GD: And I should say you’re, I guess, kind of used to being in a production with lots of moving parts because I’ve had the pleasure of seeing you on Broadway recently. You’ve had a pretty steady period of going back and forth between film or TV work and Broadway. You just won your first Tony Award two years ago for “The Band’s Visit.” Is that sort of the ideal situation for you to be able to oscillate between stage and screen often like that? 

TS: For me, it is. I can’t speak for everyone, but for me, it’s when I feel the most healthy in many ways, mentally and creatively, I guess. There have been periods, for example, when I first moved out to Los Angeles after having lived in New York and done primarily theater for lots of years. First going out to Los Angeles, then I sort of got into TV work, which was great, too. But I woke up one day and realized, “Oh, my God, I’ve been working, but I haven’t done a play in maybe nine years or something, seven or eight years.” And I just felt like something was out of balance and then when I did go back to do a play, finally, oh, my God, I just felt centered again.
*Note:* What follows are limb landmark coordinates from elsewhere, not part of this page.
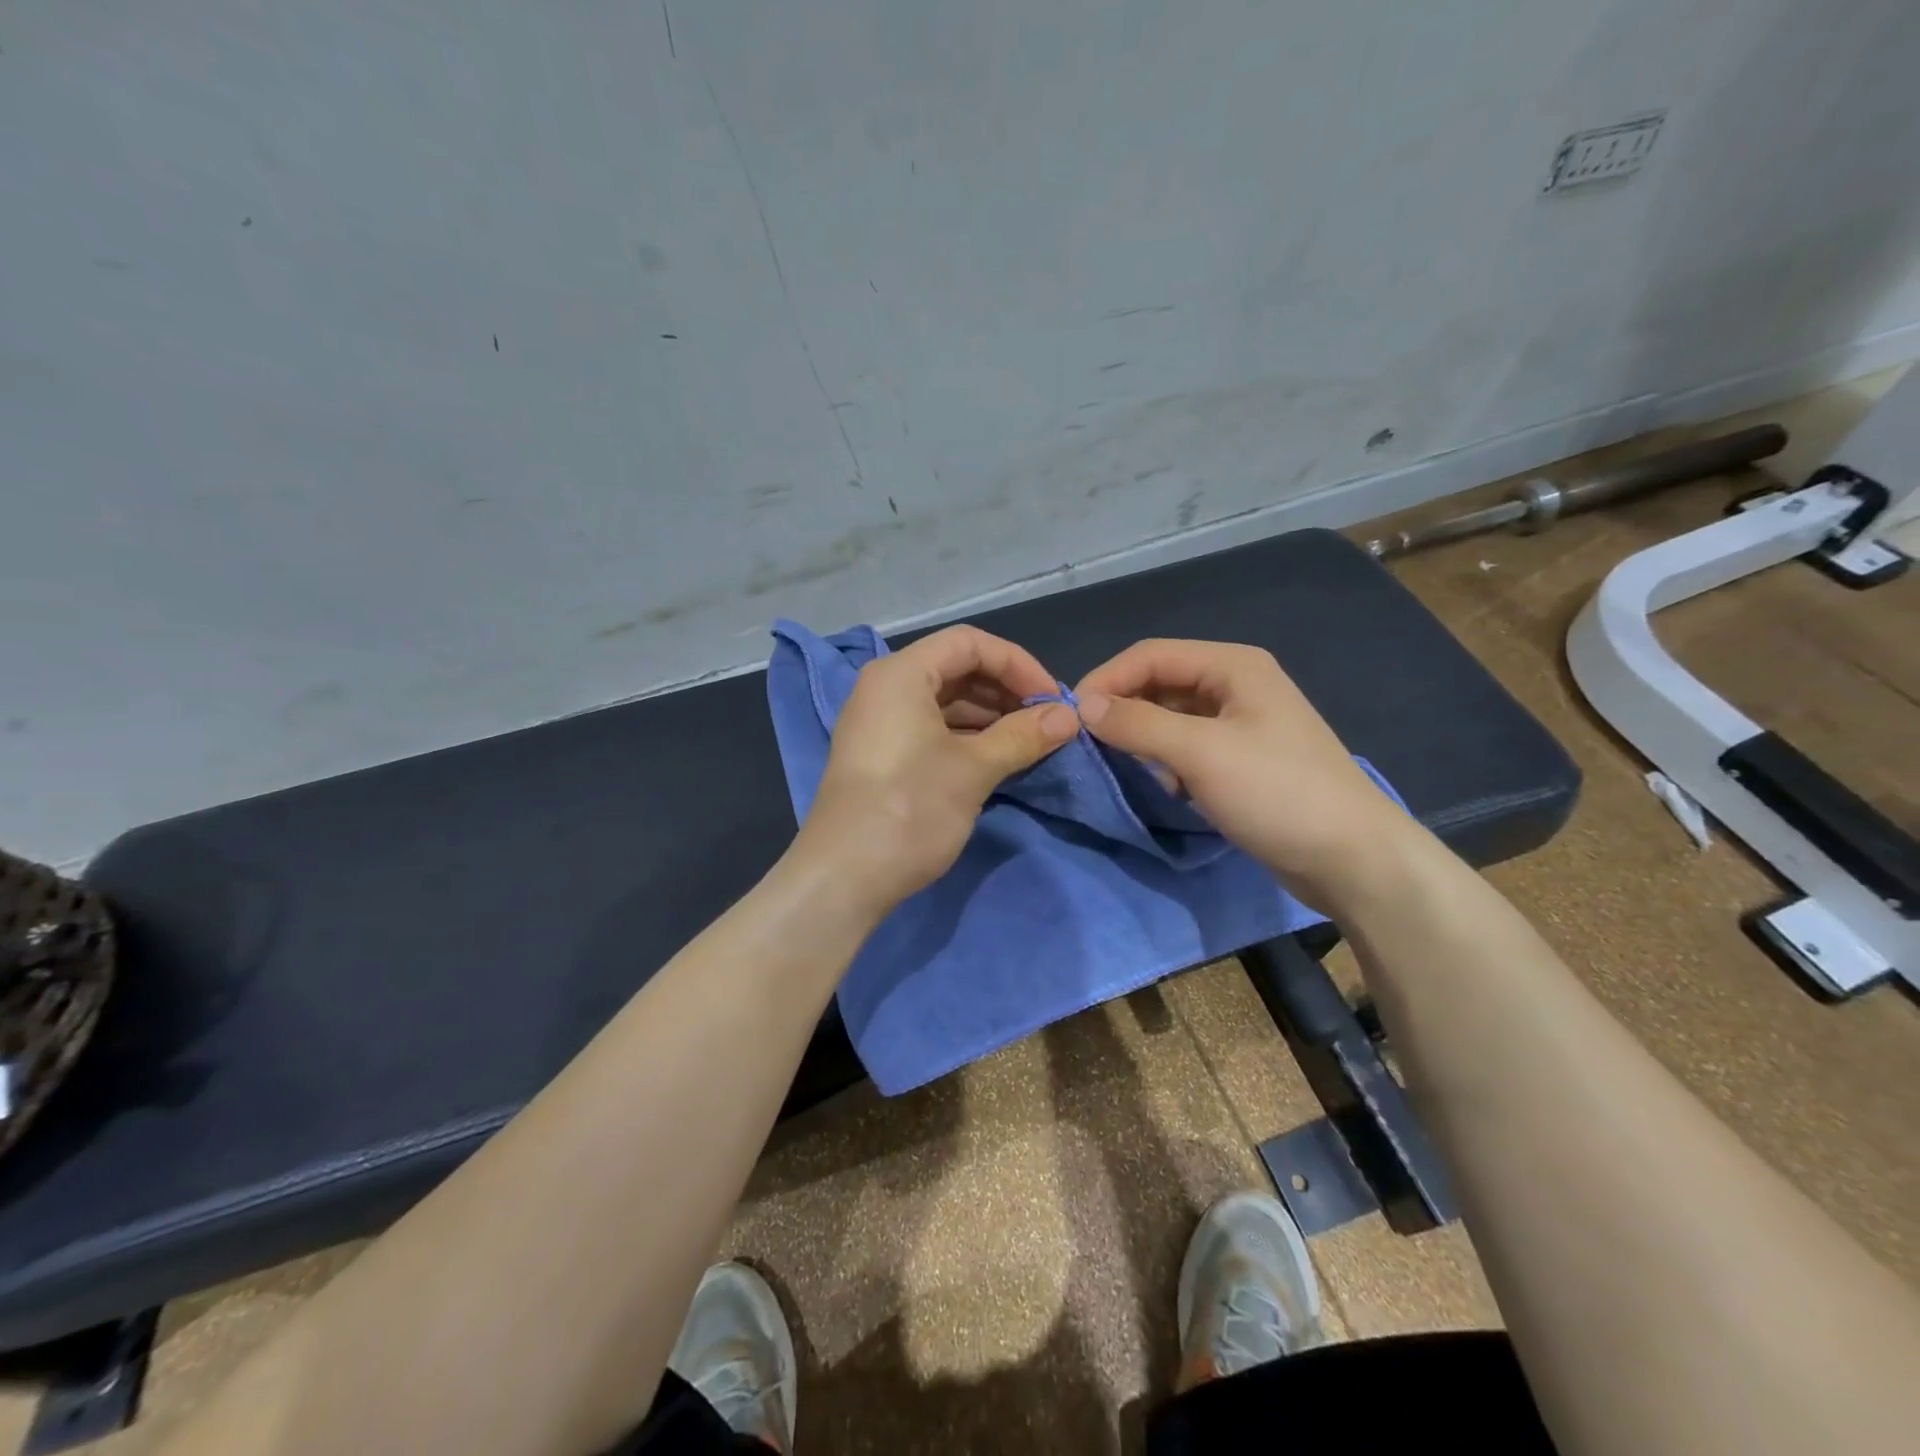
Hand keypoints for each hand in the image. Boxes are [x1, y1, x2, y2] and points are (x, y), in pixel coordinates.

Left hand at [793, 625, 1079, 912]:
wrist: (843, 878)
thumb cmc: (910, 809)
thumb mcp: (973, 769)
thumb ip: (1022, 736)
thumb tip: (1069, 717)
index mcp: (901, 674)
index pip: (970, 643)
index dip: (1018, 665)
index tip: (1052, 701)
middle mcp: (886, 687)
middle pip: (957, 669)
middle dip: (1006, 692)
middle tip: (1046, 723)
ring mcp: (880, 722)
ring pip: (946, 702)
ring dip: (991, 717)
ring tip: (1030, 743)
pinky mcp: (882, 755)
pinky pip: (932, 729)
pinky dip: (968, 737)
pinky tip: (998, 759)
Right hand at [1075, 639, 1418, 911]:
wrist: (1353, 859)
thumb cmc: (1277, 793)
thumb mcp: (1200, 753)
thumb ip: (1138, 724)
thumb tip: (1083, 706)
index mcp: (1232, 666)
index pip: (1150, 654)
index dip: (1107, 679)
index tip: (1071, 717)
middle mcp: (1236, 685)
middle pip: (1161, 682)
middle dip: (1124, 708)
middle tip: (1089, 744)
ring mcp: (1242, 724)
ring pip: (1172, 717)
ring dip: (1143, 737)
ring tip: (1125, 766)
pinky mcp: (1243, 760)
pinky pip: (1189, 746)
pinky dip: (1167, 760)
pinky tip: (1167, 786)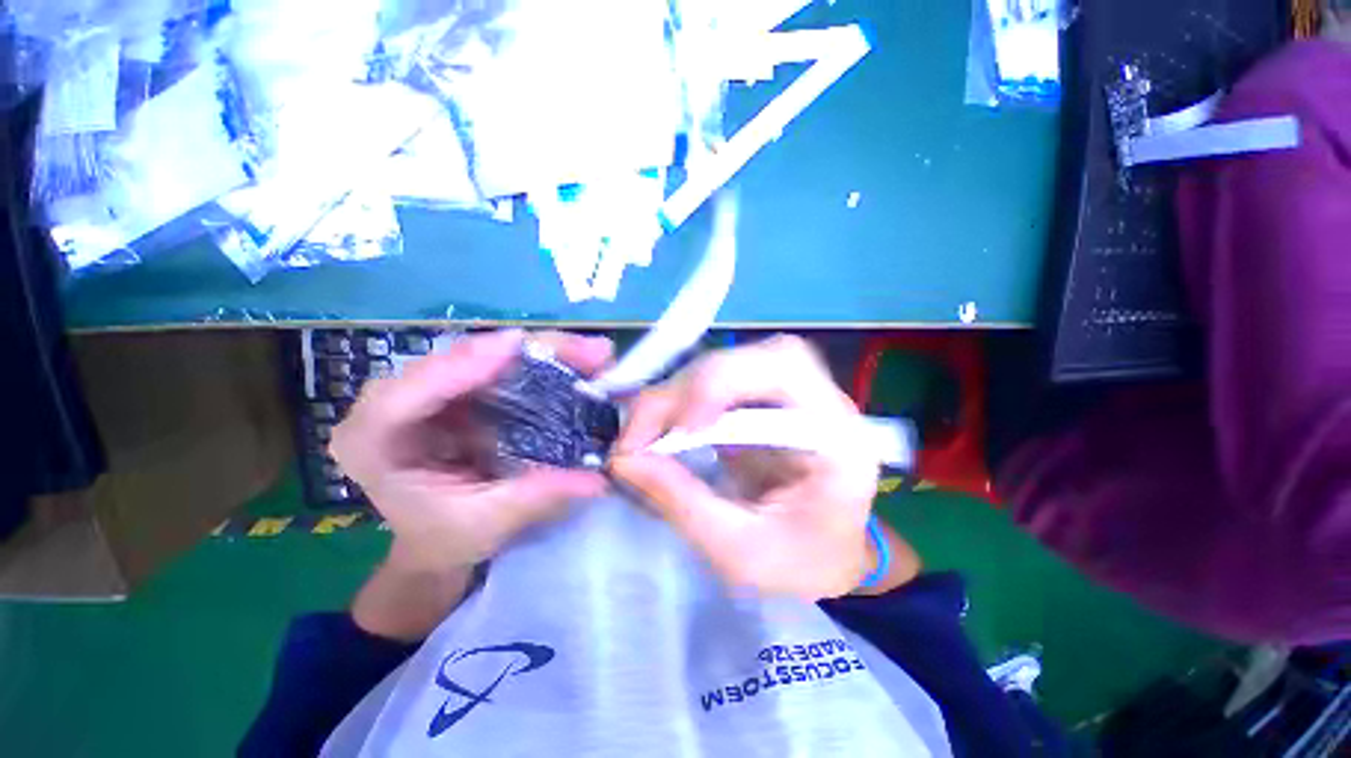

So for me, moving from one to the other is a great thing and I really hope that I’ll be able to continue that. I mean, obviously, we don’t know when theater is coming back, but we’re all hopeful that we’ll be able to get to it. 

GD: And I should say too, some people who watch the Tonys were surprised it took you that long to get a Tony Award for “The Band’s Visit” because you had such great performances before. But you also have a great track record at the Emmys from “Monk” and “Mrs. Maisel,” winning four out of 11 nominations and also, our readers nominated you for the Gold Derby Award again this year. So you have that as well. If you look back at your first win for “Monk,” how does the most recent win for “Mrs. Maisel” compare? How do those two experiences compare when you look back at your first experience at the Emmys?

TS: Oh boy, yeah. Well, in the sense that they both seemed so unlikely, I guess the first time, when we were in the early days of “Monk,” we were like a little basic cable show. That’s how we felt and kind of like the little engine that could and I was up against heavy, heavy hitters on major network shows. That was way prior to a lot of streaming things but network and premium cable shows, they were the heavy hitters. So that’s why it just felt somewhat unlikely. And then cutting to the last one last year, you just feel like, “OK, well there’s my time. ‘Monk’ was kind of my time in the sun, so to speak and that’s great and then that ends and then it’s someone else’s time and that’s fine.” But then to come around again and get it last year, it was kind of better in a way, because you just feel like, “Oh, I’m still in the game,” and it’s a different character and different challenges with this character, and so, to answer your question in short, it never gets old.